Stellantis ha annunciato ieri di aver registrato oneri straordinari per circa 22 miliardi di euro nei risultati del secondo semestre 2025. Nel farlo il CEO Antonio Filosa ha evidenziato come in passato siano stati effettuati tagli ai costi troppo aggressivi, «al punto da portarci a ridurre l’organico con il licenziamento di migliaia di ingegneri», una scelta che oggi pesa sulla capacità operativa del gruppo.
Dopo aver annunciato la maxi perdita Filosa punta il dito contro il suo predecessore
Il bersaglio implicito, ma facilmente riconoscibile, delle osservazioni di Antonio Filosa è il suo predecessore alla guida di Stellantis, Carlos Tavares, che aveva delineato uno scenario fortemente orientato all’elettrico, prevedendo entro il 2030 la vendita esclusiva di veicoli a batteria in Europa e una quota del 50% negli Stati Uniti. «Il reset strategico ci porterà a rimettere il cliente al centro in tutte le geografie dove operiamo», afferma Filosa, evidenziando come i primi effetti del cambiamento siano già misurabili.
«Il 75% dei costi straordinari è legato a ipotesi strategiche che si sono rivelate errate», ha spiegato Antonio Filosa, come riportato dal Corriere della Sera, intervenendo a un incontro con la stampa italiana. Un’affermazione che lascia poco spazio ai dubbi e che punta direttamente alle scelte del precedente vertice di Stellantis.
Al centro delle critiche c’è la strategia fortemente sbilanciata sull’elettrico voluta da Carlos Tavares, che aveva immaginato per il 2030 un’offerta composta esclusivamente da veicoli a batteria in Europa e per metà negli Stati Uniti. Una prospettiva che, secondo Antonio Filosa, si è basata su un «ottimismo eccessivo riguardo all’adozione dell’elettrico», soprattutto nel mercato nordamericano.
Le responsabilità, però, non si fermano a questa valutazione. Il restante 25% degli oneri straordinari è riconducibile ad altre decisioni ritenute oggi problematiche, in particolare a politiche di riduzione dei costi giudicate troppo drastiche. Tagli che hanno portato al licenziamento di migliaia di ingegneri e che, nel tempo, hanno indebolito la capacità industriale ed esecutiva del gruppo.

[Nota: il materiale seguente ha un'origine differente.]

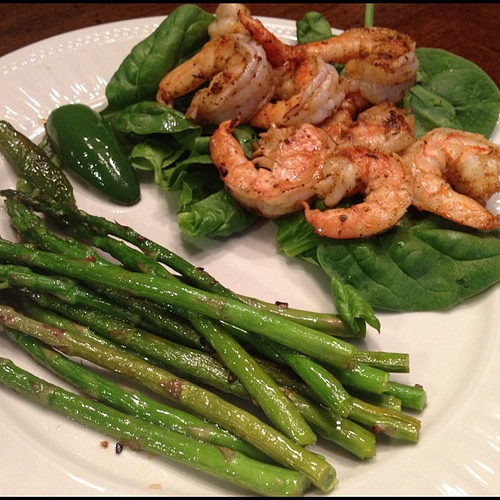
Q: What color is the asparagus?
A: Green.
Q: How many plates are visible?
A: One.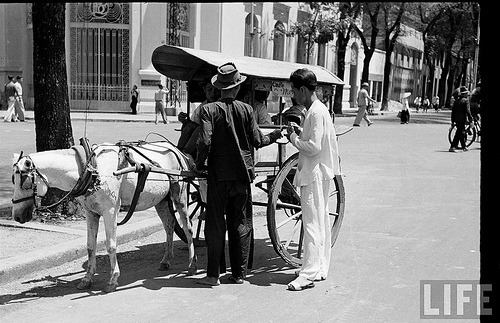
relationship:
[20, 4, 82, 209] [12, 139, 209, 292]
tree trunk next to horse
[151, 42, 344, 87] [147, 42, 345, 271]
roof on cart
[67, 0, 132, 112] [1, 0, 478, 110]
large window on building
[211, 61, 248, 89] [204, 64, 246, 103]
hat on a mans head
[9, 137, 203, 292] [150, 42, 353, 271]
white horse pulling a buggy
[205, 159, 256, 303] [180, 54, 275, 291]
pants on a man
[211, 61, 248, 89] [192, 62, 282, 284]
hat on a man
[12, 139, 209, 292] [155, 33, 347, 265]
horse pulling a carriage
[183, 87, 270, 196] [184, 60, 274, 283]
shirt on a man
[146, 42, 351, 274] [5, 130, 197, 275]
carriage connected to a horse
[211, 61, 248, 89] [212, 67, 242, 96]
hat on h head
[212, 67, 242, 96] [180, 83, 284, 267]
head of man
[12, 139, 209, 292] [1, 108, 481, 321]
horse in street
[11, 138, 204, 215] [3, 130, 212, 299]
harness on horse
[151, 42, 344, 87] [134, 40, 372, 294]
roof on carriage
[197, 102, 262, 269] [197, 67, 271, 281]
suit on man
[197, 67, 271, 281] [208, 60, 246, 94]
man with hat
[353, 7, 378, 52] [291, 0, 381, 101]
branches attached to tree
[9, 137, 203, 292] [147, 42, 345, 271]
white horse pulling cart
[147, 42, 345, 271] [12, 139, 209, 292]
cart behind horse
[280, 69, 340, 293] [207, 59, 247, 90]
man with hat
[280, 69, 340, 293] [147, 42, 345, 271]
man by cart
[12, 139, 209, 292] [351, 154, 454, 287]
horse on road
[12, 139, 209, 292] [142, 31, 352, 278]
horse pulling wagon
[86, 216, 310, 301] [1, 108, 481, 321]
shadow on street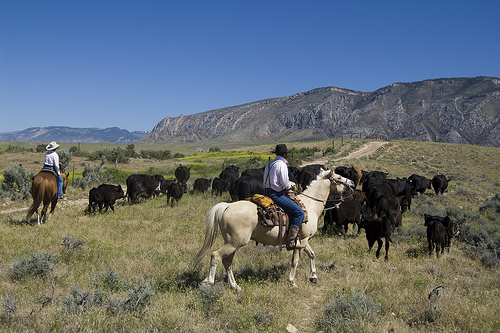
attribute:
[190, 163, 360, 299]
horse — palomino colored, white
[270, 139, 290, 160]
hat — black, white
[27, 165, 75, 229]
horse — brown, red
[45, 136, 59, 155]
hat — white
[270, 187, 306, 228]
jeans — blue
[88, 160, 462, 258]
cattle — black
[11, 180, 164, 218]
road — dirt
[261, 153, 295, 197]
shirt — white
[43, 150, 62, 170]
shirt — white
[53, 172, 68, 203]
jeans — blue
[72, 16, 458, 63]
sky — blue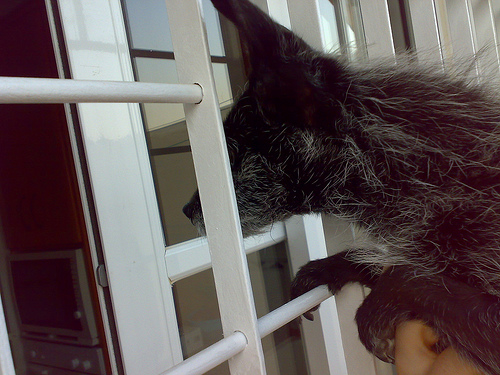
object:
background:
[0, 3, 112, 373]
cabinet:
[0, 0, 85, 255]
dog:
[170, 0, 498, 375]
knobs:
[9, 301, 98, 373]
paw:
[277, 255, 354, 323]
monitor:
[0, 247, 103, 348]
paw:
[352, 285, 451, 367]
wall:
[0, 147, 75, 239]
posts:
[175, 37, 293, 374]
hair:
[277, 54, 493, 270]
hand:
[388, 316, 496, 375]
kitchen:
[4, 1, 111, 372]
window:
[117, 1, 308, 373]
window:
[167, 266, 224, 362]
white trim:
[45, 0, 183, 373]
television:
[3, 249, 104, 350]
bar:
[0, 74, 202, 110]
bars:
[154, 37, 236, 178]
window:
[259, 313, 312, 375]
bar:
[244, 282, 348, 337]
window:
[316, 0, 345, 55]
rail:
[0, 75, 208, 106]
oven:
[5, 247, 108, 372]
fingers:
[380, 315, 440, 375]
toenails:
[299, 305, 314, 323]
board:
[166, 24, 299, 373]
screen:
[5, 258, 91, 331]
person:
[384, 312, 498, 375]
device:
[5, 243, 114, 372]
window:
[243, 237, 290, 320]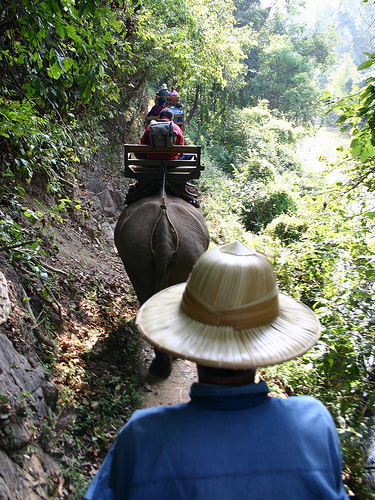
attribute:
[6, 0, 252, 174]
foliage — green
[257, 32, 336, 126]
trees — green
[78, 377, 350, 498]
shirt — blue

Rimane centrale il problema della capacità produttiva in eccesso: Stellantis dispone di più impianti rispetto ai volumi di vendita attuali. Gli analisti di Citi hanno ipotizzato la possibile chiusura di stabilimenti tra Stati Uniti ed Europa. Antonio Filosa ha rinviato ogni decisione al piano industriale del 21 maggio, anticipando però investimenti rilevanti: 13 miliardi di dollari negli USA in quattro anni per introdurre cinque nuovi modelli. L’obiettivo è incrementare le vendite e sfruttare gli impianti esistenti, scongiurando chiusure. In Europa, la strategia dipenderà dall’evoluzione delle norme sulle emissioni. Dopo perdite record e lo stop al dividendo 2026, il gruppo è a un passaggio decisivo.